People looking to save money on trekking often ask about climbing Kilimanjaro solo versus going with a group. Many are experienced trekkers and feel they don’t need a guide or porters to get them to the roof of Africa. The reality is that altitude trekking is very different from a normal day in the Irish mountains. Our guide Fiona Mullan talks through the idea of going solo on Kili, and why it makes sense to go with a reputable company.
Climbing Kilimanjaro solo
I have just returned from climbing Kilimanjaro with Earth’s Edge as a trainee guide, having led numerous treks around the world with other providers. I have also trekked solo several times I have some experience on the matter of solo trekking vs group trekking.
One of my most memorable solo treks was to around Ausangate, Peru ( of “Touching the Void” fame), at this moment in time can I just clear up the fact that you’re never technically “solo” on a Trek. Most countries require you to employ the services of a local guide, and unless you want to carry all your stuff a porter or in my case a horse and a Caballero.
Going trekking “solo” gave me and my partner great satisfaction booking our own travel, insurances, accommodation, going to the market and buying our own expedition food, sourcing our own Caballero etc. Doing all of this for yourself takes time and some experience, we were lucky in that we had both.
All went well for us no sickness or injuries and we had an excellent but somewhat lonely trip. Our guide didn’t speak any English so we didn’t learn very much about the environment we were trekking through.
Trekking with a company
The other side of the coin is trekking with a company. Having experienced trekking with Earth’s Edge I can unbiasedly say I prefer the latter. Why? Well, we never stopped laughing, the camaraderie and friendships made still continue after the trip. As well as the social aspect that going with a company offers there are other benefits one of the biggest is that you pay your money and the company take care of the logistics.

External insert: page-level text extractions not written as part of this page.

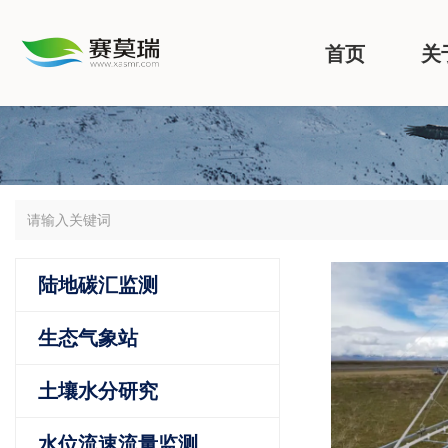
首页
关
陆地碳汇监测
生态气象站
土壤水分研究
水位流速流量监测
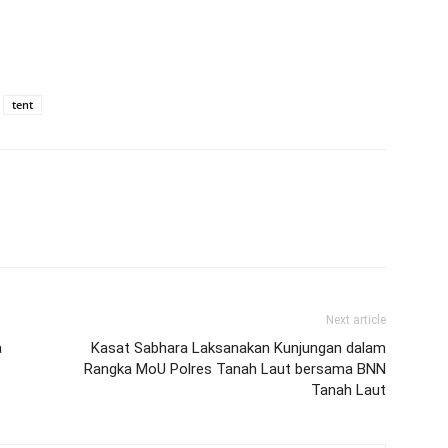
tent
Next article
a
Kasat Sabhara Laksanakan Kunjungan dalam
Rangka MoU Polres Tanah Laut bersama BNN
Tanah Laut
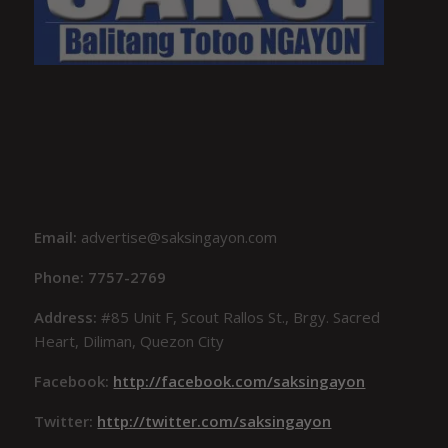
Email:
advertise@saksingayon.com
Phone: 7757-2769
Address:
#85 Unit F, Scout Rallos St., Brgy. Sacred
Heart, Diliman, Quezon City
Facebook:
http://facebook.com/saksingayon
Twitter:
http://twitter.com/saksingayon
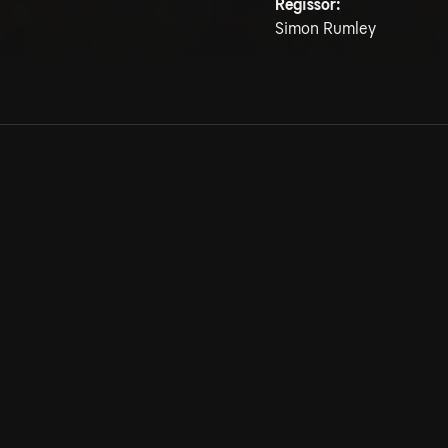
Regissör:
Simon Rumley
Allmänna villkor
Kun
Integritetspolicy
Pre
Cookiepolicy
Kon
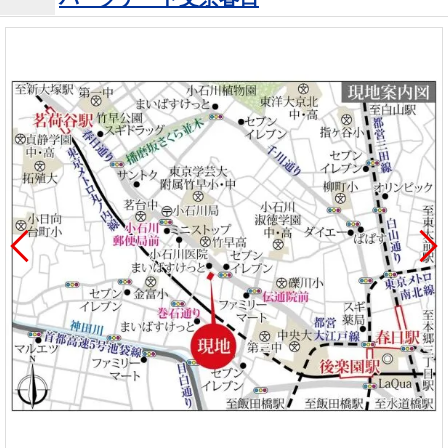
を探
本社地
ニュース
沿革
す
売却
会員ページ
図
リリース
投
時手
事業
資
取り
用物
会社案内
閉じる
用
金額
件を
（電子ブ
物
試算
探す
ック版）
件
を
売却向け
周辺相場
住まい1プ
探
サービス
検索
ラス（お
す
役立ちコ
ラム）
購入向け
住宅ロー
住まい1プ
住まいと
売却ガイ
サービス
ンシミュ
ラス（お
暮らしの
ド
レーショ
役立ちコ
税金の本
ン
ラム）
（電子ブ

This leaves you to get on with your life and organising the nice things like buying your gear and trail snacks. This admin and planning you would expect any good company to organise for you. There are hundreds of trekking companies but I found Earths Edge as a company excelled at taking care of the details.
Training before Kilimanjaro
My first encounter with the expedition participants started about 4 months before our departure with a training weekend in Wicklow with our guide. This training really prepares you for the expedition in terms of knowing where you stand with your fitness and training for the climb. You are given a good equipment demo what to buy, hire or borrow and the quality needed. During the weekend you get to know your fellow trekkers and to join a Whatapp group with everyone else including your expedition leader.
This group chat is great to arrange some trek training, swap equipment tips, and make arrangements to get to the airport. It also helps build the excitement for the trip and it’s a great way to get to know the group!
Earth’s Edge is special in my view due to their diligence in sending pre-departure information. This includes links to the weather forecast for your trip and further links to interesting in country news which may or may not affect your trip, such as strikes, civil unrest etc.
Some of the BIG reasons to choose a great company like Earth’s Edge to trek with are that they handpick and vet their leaders. The leader’s experience and ability mean that you benefit from their wealth of knowledge. Also, it goes without saying that every leader has all the necessary qualifications, often they have more than is required. They are one of the few companies that send a Doctor out with each team so you the client can rest easy and not worry about any health issues and you don’t have to wait for an appointment!
Small Irish company
Earth’s Edge is a small run family business, which has huge numbers of repeat customers. There are a few reasons for this and a big one for people is their strong environmental, social and economic Travel Policy. This means that whenever possible they use locally run hotels, guest houses, markets, restaurants and steer clear of multinationals.
Environmentally they operate a ” Leave no Trace” policy and offset carbon emissions by planting three trees for every person that travels. They do this through another small Irish company called Trees on the Land, which is trying to repopulate Irish native trees!
Socially Earth’s Edge are partners of the Kilimanjaro Porters Assistance Project which sends an inspector to monitor the welfare of the porters on each trek. The guide exchange programme is where one local guide gets the opportunity to go on another Earth’s Edge trek in a different country. In 2019, the popular head guide Goodluck is going to Everest Base Camp in the autumn. As well as that, two of the porters got the opportunity to go to guide school, paid for by Earth’s Edge.
I must say seeing the joy on these guys faces brought a tear to my eye. I think that coming from one of the richest countries in the world, we have a responsibility to travel with people who have a genuine interest in other poorer communities.
Climb with conscience
Not all companies adhere to the above policies and put back into the communities, in which they travel through and some just pay it lip service. I have waxed lyrical long enough now about the differences between climbing Kilimanjaro solo or with a company.
You could say this about many places in the world too, from Nepal to Argentina. It’s important to remember that we’re going to these beautiful places as visitors. I think with all the above reasons, a company comes out on top and Earth’s Edge top of the top because they go to the end of the earth for you and the local people they work with.